The retreat of Chinese developers from Australian real estate could make it even tougher for first-home buyers trying to break into the pricey Sydney and Melbourne property markets, according to Nerida Conisbee, chief economist at REA Group. 

Conisbee said there would be less residential development because the Chinese government recently announced it would restrict Chinese investment into overseas property development, issuing a new list of “banned investments,” including casinos and defence technology, while overseas property development and hotels were classified as “restricted”.

Chinese developers and investors purchased $2.4bn worth of Australian residential development sites last year, which made up 38% of all the residential property development sold in Australia in 2016, according to a report from Knight Frank

The impact of these new rules is already being felt in Australia. “Both [Sydney and Melbourne] are really starting to see a slowdown in prices … and I think with less supply in the market, it will mean prices will not stabilise as much as people are hoping,” Conisbee said. “If the level of supply kept up, I do think a slowdown would have led to a possible reduction in prices — but this will continue to support price growth in Melbourne and Sydney.”

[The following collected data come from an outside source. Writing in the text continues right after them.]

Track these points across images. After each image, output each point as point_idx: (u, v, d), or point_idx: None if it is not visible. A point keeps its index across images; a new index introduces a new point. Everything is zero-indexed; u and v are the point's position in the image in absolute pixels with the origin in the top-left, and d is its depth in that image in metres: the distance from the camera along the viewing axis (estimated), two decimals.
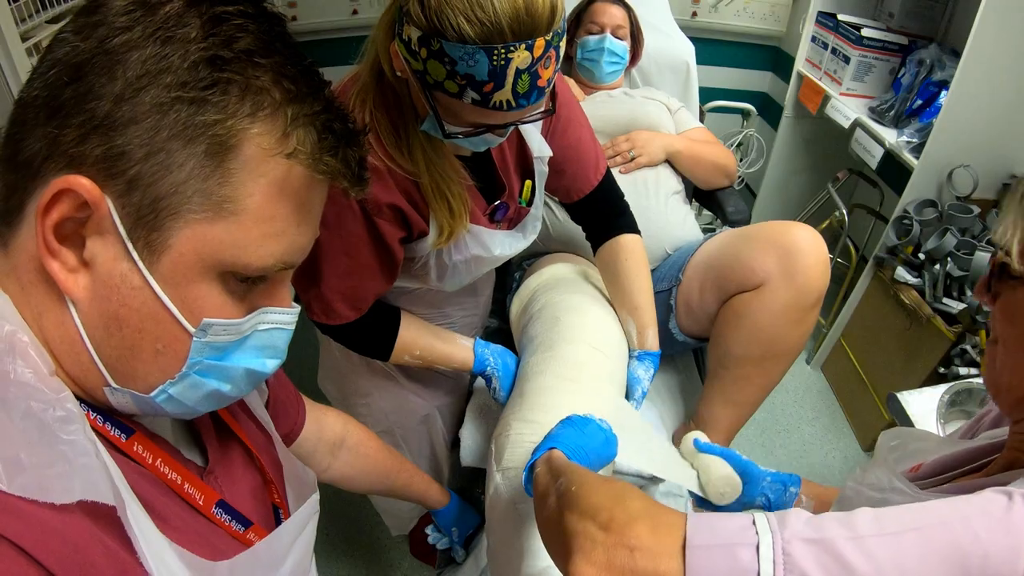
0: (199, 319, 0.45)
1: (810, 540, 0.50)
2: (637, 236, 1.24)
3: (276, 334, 0.52)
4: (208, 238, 0.43)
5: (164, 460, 0.50)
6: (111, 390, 0.46)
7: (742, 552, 0.49)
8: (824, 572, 0.48)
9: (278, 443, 0.70)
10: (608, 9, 1.61)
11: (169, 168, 0.41)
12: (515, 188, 1.09)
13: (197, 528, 0.52)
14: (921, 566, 0.48)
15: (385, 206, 0.92)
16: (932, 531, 0.50)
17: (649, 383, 1.17)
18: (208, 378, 0.48)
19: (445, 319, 1.23)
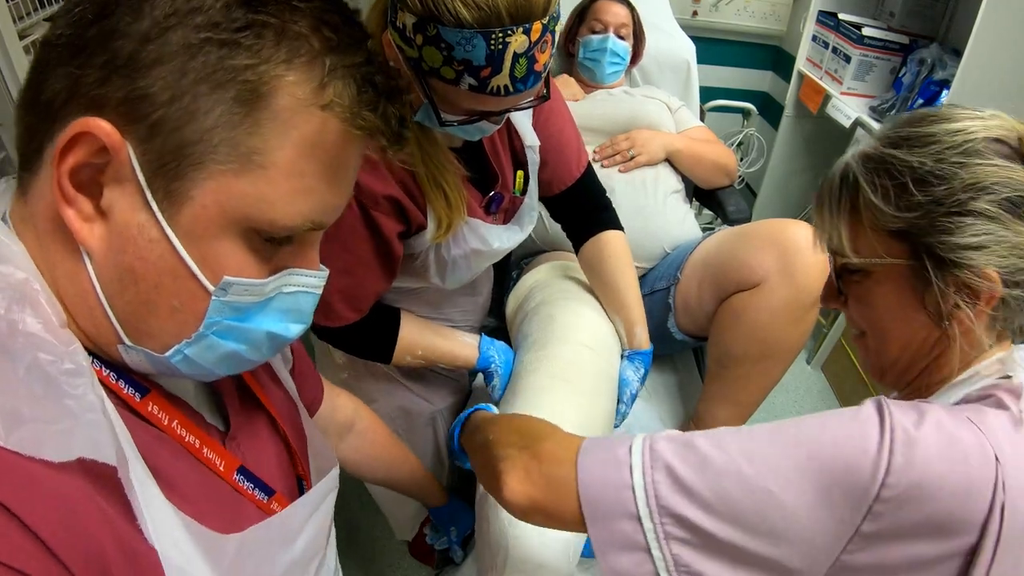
0: (219, 277, 0.43)
1: (673, 438, 0.62)
2: (620, 232, 1.22)
3: (302, 298, 0.49)
4: (233, 191, 0.41)
5: (181, 422, 0.48)
6: (125, 348, 0.44)
7: (619, 450, 0.62)
8: (680, 459, 0.59)
9: (303, 413, 0.68)
10: (612, 8, 1.60)
11: (195, 114, 0.39)
12: (508, 178, 1.09)
13: (216, 494, 0.50)
14: (769, 452, 0.58)
15: (382, 198, 0.91)
16: (783, 427, 0.60)
17: (640, 384, 1.17)
18: (227, 340, 0.46)
19: (445, 320, 1.23)
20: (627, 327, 1.20)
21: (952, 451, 0.54)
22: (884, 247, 0.63)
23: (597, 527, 0.60)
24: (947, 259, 0.59)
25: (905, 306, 0.64)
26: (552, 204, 1.21)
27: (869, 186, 0.63)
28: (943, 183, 0.59)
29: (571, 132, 1.16)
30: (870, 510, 0.53)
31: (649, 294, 1.39)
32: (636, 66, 1.77)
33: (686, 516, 0.57)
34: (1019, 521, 0.54)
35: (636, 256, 1.43)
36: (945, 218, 0.59)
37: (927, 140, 0.61)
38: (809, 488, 0.55)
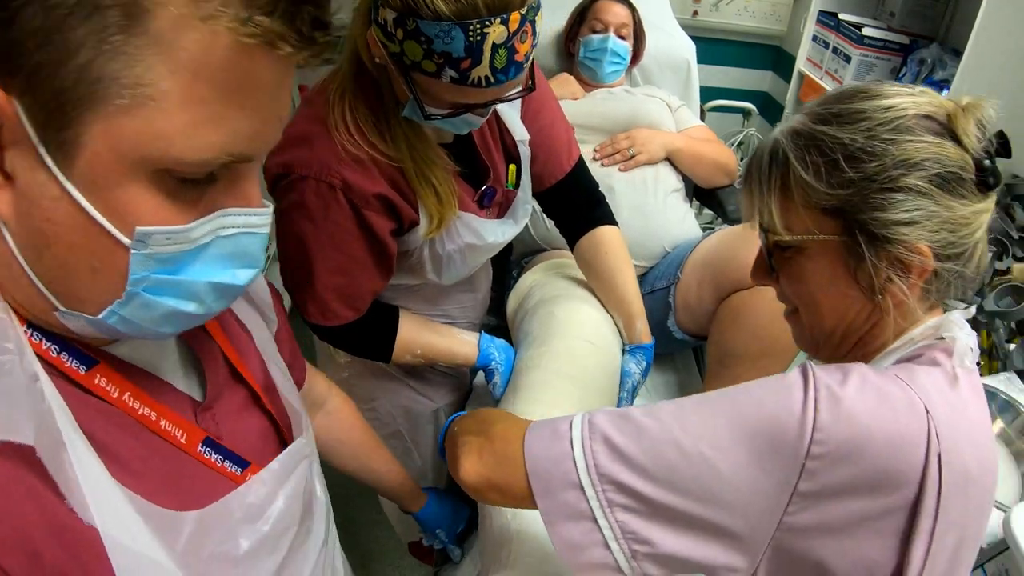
0: (132, 228, 0.39)
1: (610, 412, 0.65)
2: (615, 228, 1.21)
3: (245, 240, 0.44)
4: (125, 131, 0.36)
5: (134, 394, 0.46)
6: (62, 314, 0.41)
7: (560, 425, 0.65)
8: (616, 429, 0.62)
9: (285, 381, 0.66)
10: (613, 7, 1.61)
11: (68, 52, 0.34)
12: (501, 172, 1.08)
13: (173, 468, 0.48)
14: (701, 419, 0.60)
15: (372, 196, 0.91)
16: (713, 396, 0.62)
17: (642, 376, 1.16)
18: (163, 296, 0.42)
19: (444, 316, 1.23)
20: (627, 322, 1.19)
21: (879, 406, 0.55)
22: (816, 224, 0.63)
23: (544, 499, 0.63)
24: (879, 235, 0.60)
25: (838, 281, 0.64)
26: (545, 199, 1.20)
27: (800, 163, 0.63)
28: (874, 159, 0.59)
29: (561, 125, 1.16)
30: (804, 469, 0.54)
31: (649, 293, 1.39)
32: (636, 66, 1.77)
33: (626, 483, 0.59)
34: (958, 470, 0.55)
35: (636, 255, 1.43)
36: (877, 195, 0.60)
37: (858, 116, 0.61)
38: (741, 451, 0.57)
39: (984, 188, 0.61)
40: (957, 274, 0.62)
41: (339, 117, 0.89)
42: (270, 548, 0.53)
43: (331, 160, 0.88)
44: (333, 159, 0.88)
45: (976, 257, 0.62)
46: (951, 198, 0.59)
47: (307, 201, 0.90)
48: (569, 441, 0.63)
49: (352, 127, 0.89)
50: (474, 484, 0.70)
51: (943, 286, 0.62)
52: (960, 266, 0.61)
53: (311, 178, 0.88)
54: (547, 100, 1.14)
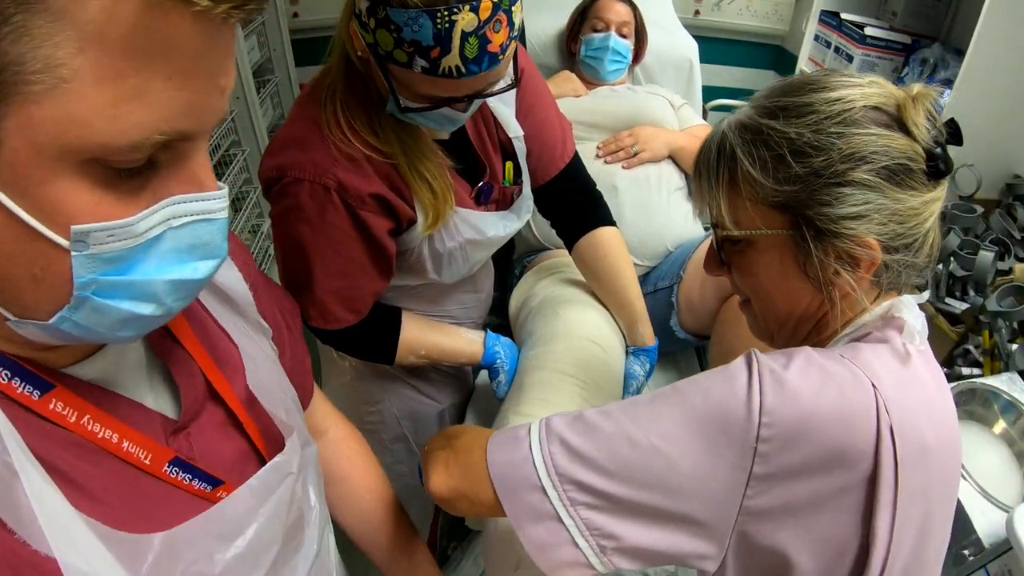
0: (66, 228, 0.35)
1: (565, 414, 0.66)
2: (614, 228, 1.20)
3: (201, 228, 0.41)
4: (37, 121, 0.33)
5: (94, 416, 0.44)
6: (15, 323, 0.38)
7: (519, 431, 0.67)
8: (571, 430, 0.63)
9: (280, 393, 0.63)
10: (614, 6, 1.61)
11: None
12: (497, 168, 1.08)
13: (139, 492, 0.47)
14: (651, 413, 0.61)
15: (368, 196, 0.90)
16: (662, 391, 0.63)
17: (646, 378, 1.16)
18: (115, 300, 0.38)
19: (446, 316, 1.22)
20: (629, 324, 1.19)
21: (824, 384, 0.55)
22: (763, 219, 0.63)
23: (509, 503, 0.64)
24: (826, 229, 0.60)
25: (787, 274, 0.64)
26: (539, 197, 1.17)
27: (747, 158, 0.62)
28: (821, 154, 0.59)
29: (555, 122, 1.15)
30: (756, 452, 0.55)
31: (652, 292, 1.39)
32: (638, 65, 1.77)
33: (585, 481, 0.61)
34: (914, 441, 0.55)
35: (639, 254, 1.43)
36: (824, 190, 0.60)
37: (804, 110, 0.60)
38: (692, 439, 0.58)
39: (935, 176, 0.60)
40: (907, 264, 0.62)
41: (331, 116, 0.88)
42: (249, 566, 0.52)
43: (325, 161, 0.88)
44: (327, 160, 0.88)
45: (928, 244, 0.62)
46: (899, 190, 0.59)
47: (302, 204, 0.89)
48: (528, 445, 0.64)
49: (345, 125, 0.88)
50: (443, 495, 0.71)
51: (893, 276, 0.63)
52: (910, 256, 0.62)
53: (305, 180, 0.88)
54: (541, 96, 1.13)
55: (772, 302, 0.68)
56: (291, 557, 0.58)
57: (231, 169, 1.90)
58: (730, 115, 0.67)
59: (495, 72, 0.80)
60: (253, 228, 2.15)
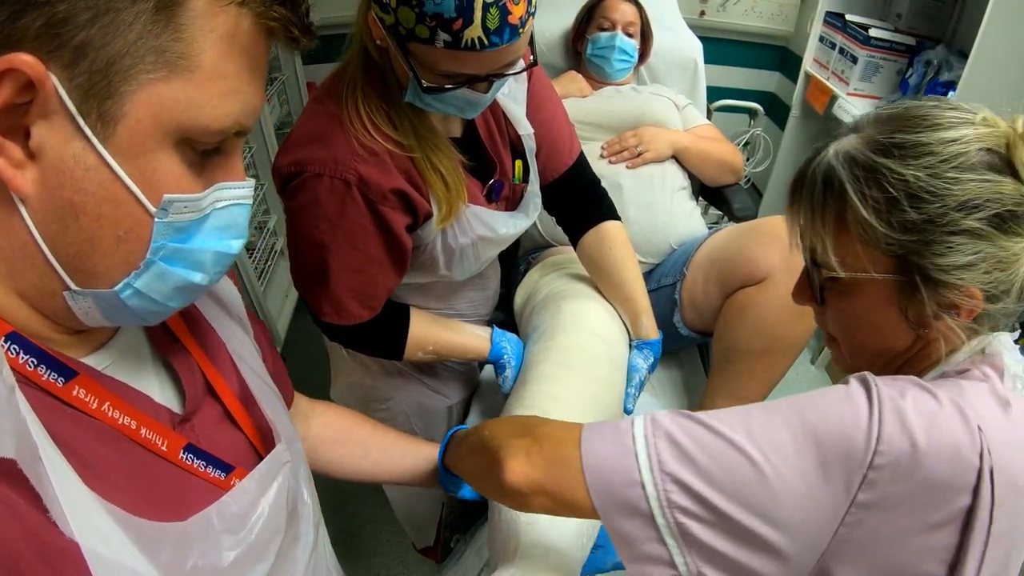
0: (159, 196, 0.42)
1: (673, 412, 0.64)
2: (619, 223, 1.21)
3: (235, 211, 0.49)
4: (164, 99, 0.41)
5: (114, 403, 0.47)
6: (72, 294, 0.43)
7: (622, 425, 0.64)
8: (681, 430, 0.61)
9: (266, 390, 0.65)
10: (620, 6, 1.62)
11: (118, 28, 0.38)
12: (507, 166, 1.09)
13: (156, 477, 0.49)
14: (766, 427, 0.59)
15: (389, 192, 0.91)
16: (777, 405, 0.61)
17: (648, 371, 1.17)
18: (175, 265, 0.45)
19: (454, 313, 1.23)
20: (633, 318, 1.20)
21: (937, 419, 0.55)
22: (872, 262, 0.62)
23: (601, 496, 0.61)
24: (936, 279, 0.59)
25: (887, 315, 0.64)
26: (546, 194, 1.18)
27: (859, 197, 0.60)
28: (937, 200, 0.57)
29: (562, 120, 1.16)
30: (864, 479, 0.55)
31: (655, 290, 1.40)
32: (644, 65, 1.78)
33: (688, 483, 0.58)
34: (1009, 483, 0.55)
35: (643, 252, 1.44)
36: (939, 239, 0.58)
37: (921, 151, 0.58)
38: (806, 460, 0.56)
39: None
40: (1004, 312, 0.61)
41: (353, 111, 0.89)
42: (257, 557, 0.53)
43: (346, 156, 0.88)
44: (348, 155, 0.88)
45: (1020, 288, 0.60)
46: (1006, 237, 0.58)
47: (322, 199, 0.89)
48: (631, 438, 0.62)
49: (366, 119, 0.89)
50: (522, 487, 0.67)
51: (992, 321, 0.62)
52: (1011, 303, 0.60)
53: (326, 176, 0.88)
54: (548, 95, 1.14)
55: (865, 341, 0.68)
56: (291, 549, 0.59)
57: None
58: (836, 143, 0.65)
59: (515, 47, 0.81)
60: (260, 224, 2.16)
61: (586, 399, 1.01)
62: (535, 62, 0.89)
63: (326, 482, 0.83)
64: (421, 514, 1.49)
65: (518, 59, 0.85)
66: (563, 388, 1.02)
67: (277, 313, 2.13)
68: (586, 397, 1.02)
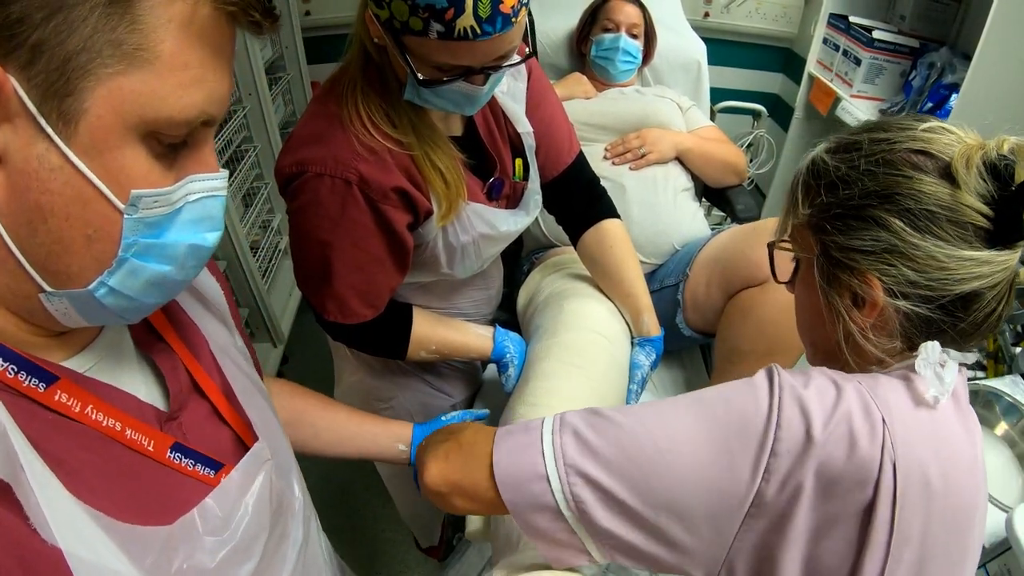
0: (127, 192, 0.41)
1: (582, 410, 0.66)
2: (618, 221, 1.22)
3: (209, 203, 0.47)
4: (125, 91, 0.40)
5: (97, 406, 0.46)
6: (47, 296, 0.43)
7: (531, 423, 0.67)
8: (586, 424, 0.63)
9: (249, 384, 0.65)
10: (624, 7, 1.62)
11: (73, 24, 0.37)
12: (508, 165, 1.09)
13: (144, 480, 0.48)
14: (670, 415, 0.61)
15: (390, 190, 0.91)
16: (684, 396, 0.64)
17: (650, 368, 1.17)
18: (148, 261, 0.44)
19: (456, 312, 1.24)
20: (634, 315, 1.20)
21: (837, 409, 0.56)
22: (803, 240, 0.68)
23: (510, 492, 0.64)
24: (836, 258, 0.62)
25: (814, 298, 0.67)
26: (546, 192, 1.18)
27: (802, 185, 0.67)
28: (847, 188, 0.61)
29: (561, 119, 1.17)
30: (767, 467, 0.55)
31: (658, 290, 1.40)
32: (648, 66, 1.79)
33: (591, 475, 0.60)
34: (916, 480, 0.55)
35: (646, 252, 1.45)
36: (838, 219, 0.62)
37: (852, 147, 0.63)
38: (708, 446, 0.58)
39: (996, 240, 0.57)
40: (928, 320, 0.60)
41: (353, 110, 0.89)
42: (242, 557, 0.53)
43: (346, 155, 0.88)
44: (348, 154, 0.89)
45: (974, 307, 0.59)
46: (917, 234, 0.58)
47: (323, 199, 0.90)
48: (539, 436, 0.64)
49: (366, 118, 0.89)
50: (438, 488, 0.70)
51: (914, 329, 0.61)
52: (930, 310, 0.59)
53: (327, 175, 0.88)
54: (547, 94, 1.15)
55: (807, 327, 0.72)
56: (279, 546, 0.59)
57: (243, 165, 1.92)
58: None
59: (508, 37, 0.81)
60: (264, 223, 2.17)
61: (589, 396, 1.02)
62: (532, 53, 0.89)
63: (328, 480, 0.84)
64: (425, 513, 1.50)
65: (513, 51, 0.85)
66: (566, 385, 1.03)
67: (281, 312, 2.14)
68: (589, 394, 1.02)
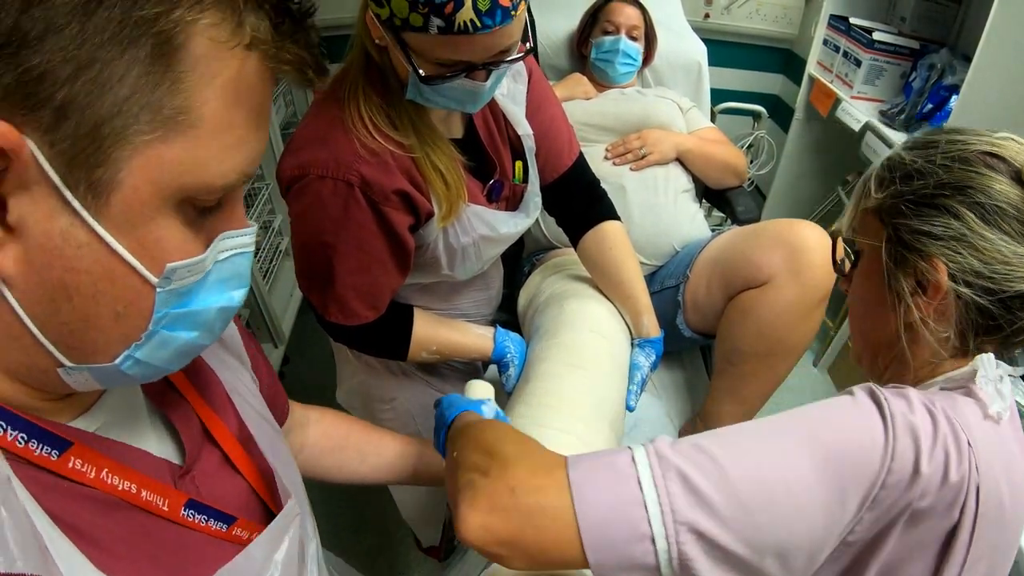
0: (162, 266, 0.37)
1: (678, 442, 0.57)
2: (618, 222, 1.22)
3: (238, 260, 0.44)
4: (164, 161, 0.35)
5: (112, 469, 0.43)
6: (67, 371, 0.39)
7: (619, 460, 0.55)
8: (691, 464, 0.54)
9: (276, 436, 0.63)
10: (624, 9, 1.63)
11: (107, 83, 0.32)
12: (507, 167, 1.10)
13: (161, 541, 0.46)
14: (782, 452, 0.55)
15: (391, 192, 0.92)
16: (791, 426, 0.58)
17: (650, 369, 1.17)
18: (177, 331, 0.41)
19: (457, 313, 1.24)
20: (634, 316, 1.20)
21: (936, 435, 0.57)
22: (870, 227, 0.70)
23: (601, 553, 0.53)
24: (905, 240, 0.64)
25: (877, 288, 0.69)
26: (546, 194, 1.19)
27: (875, 178, 0.70)
28: (921, 178, 0.65)
29: (561, 121, 1.17)
30: (873, 500, 0.55)
31: (658, 292, 1.40)
32: (648, 67, 1.79)
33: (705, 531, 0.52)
34: (994, 502, 0.56)
35: (646, 254, 1.45)
36: (912, 206, 0.64)
37: (929, 145, 0.67)
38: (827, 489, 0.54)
39: None
40: (985, 311, 0.62)
41: (354, 112, 0.90)
42: None
43: (348, 157, 0.89)
44: (350, 156, 0.89)
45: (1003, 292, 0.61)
46: (985, 226, 0.61)
47: (325, 201, 0.90)
48: (636, 481, 0.54)
49: (367, 120, 0.90)
50: (485, 544, 0.56)
51: (968, 320, 0.63)
52: (991, 303, 0.61)
53: (329, 178, 0.89)
54: (547, 96, 1.15)
55: (861, 320, 0.74)
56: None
57: None
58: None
59: (508, 31, 0.81)
60: (265, 224, 2.17)
61: (589, 396, 1.02)
62: (532, 50, 0.89)
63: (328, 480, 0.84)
64: (426, 513, 1.50)
65: (514, 46, 0.86)
66: (566, 386, 1.03)
67: (282, 313, 2.14)
68: (589, 394, 1.02)
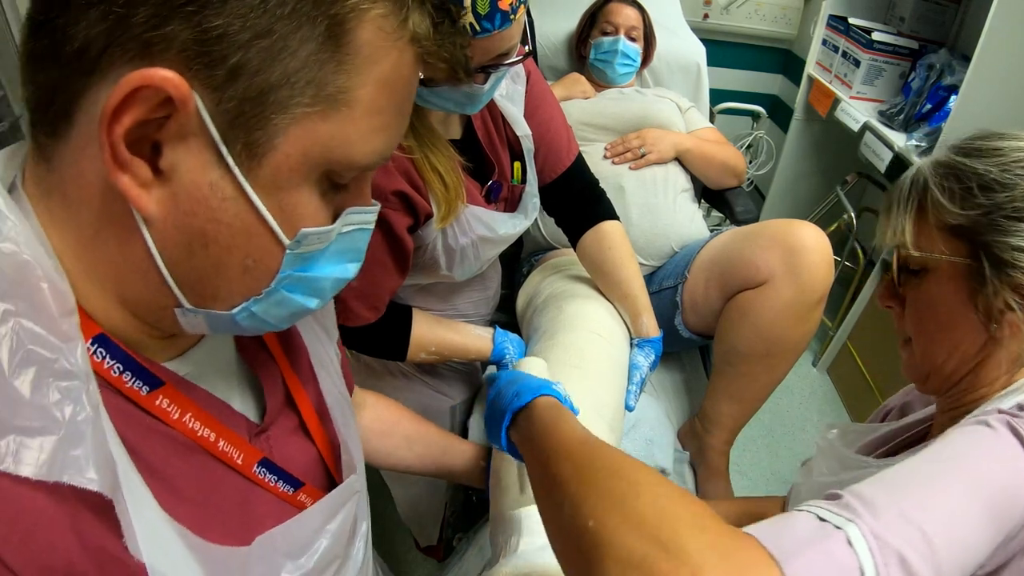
0: (296, 229, 0.40)
1: (896, 514, 0.48)
2: (617, 222, 1.22)
3: (358, 235, 0.46)
4: (318, 135, 0.38)
5: (196, 414, 0.45)
6: (183, 311, 0.41)
7: (836, 549, 0.46)
8: (903, 540, 0.46)
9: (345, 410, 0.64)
10: (623, 10, 1.63)
11: (280, 54, 0.35)
12: (506, 168, 1.10)
13: (230, 491, 0.47)
14: (964, 519, 0.50)
15: (390, 194, 0.92)
16: (950, 468, 0.53)
17: (649, 369, 1.17)
18: (295, 293, 0.43)
19: (456, 313, 1.24)
20: (633, 316, 1.20)
21: None
22: (945, 244, 0.66)
23: None
24: (1002, 259, 0.62)
25: (958, 306, 0.66)
26: (545, 195, 1.19)
27: (937, 188, 0.67)
28: (1005, 190, 0.63)
29: (560, 121, 1.17)
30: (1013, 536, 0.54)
31: (657, 292, 1.40)
32: (647, 68, 1.79)
33: None
34: None
35: (644, 254, 1.45)
36: (1004, 220, 0.62)
37: (995, 152, 0.65)
38: (989, 541, 0.52)
39: None
40: None
41: None
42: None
43: None
44: None
45: None
46: None
47: None
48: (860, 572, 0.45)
49: None
50: None
51: None
52: None
53: None
54: (545, 97, 1.15)
55: (934, 339, 0.69)
56: (341, 569, 0.58)
57: None
58: (928, 156, 0.72)
59: (508, 34, 0.81)
60: None
61: (588, 396, 1.02)
62: (531, 53, 0.90)
63: None
64: (425, 513, 1.50)
65: (513, 49, 0.86)
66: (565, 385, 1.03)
67: None
68: (588, 394, 1.02)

Conisbee said the Sydney market would be more severely affected, as supply and demand were more balanced in the Victorian capital. 

The percentage of Australian development sites sold to Chinese companies has already dropped, from about one-third in 2016 to just 11% on the year-to-date. 

“It could get harder if you’re a first-home buyer and you’re looking to buy an apartment. Fewer apartments being built is not going to make it any cheaper for you, so this won’t help [with] affordability,” Conisbee said.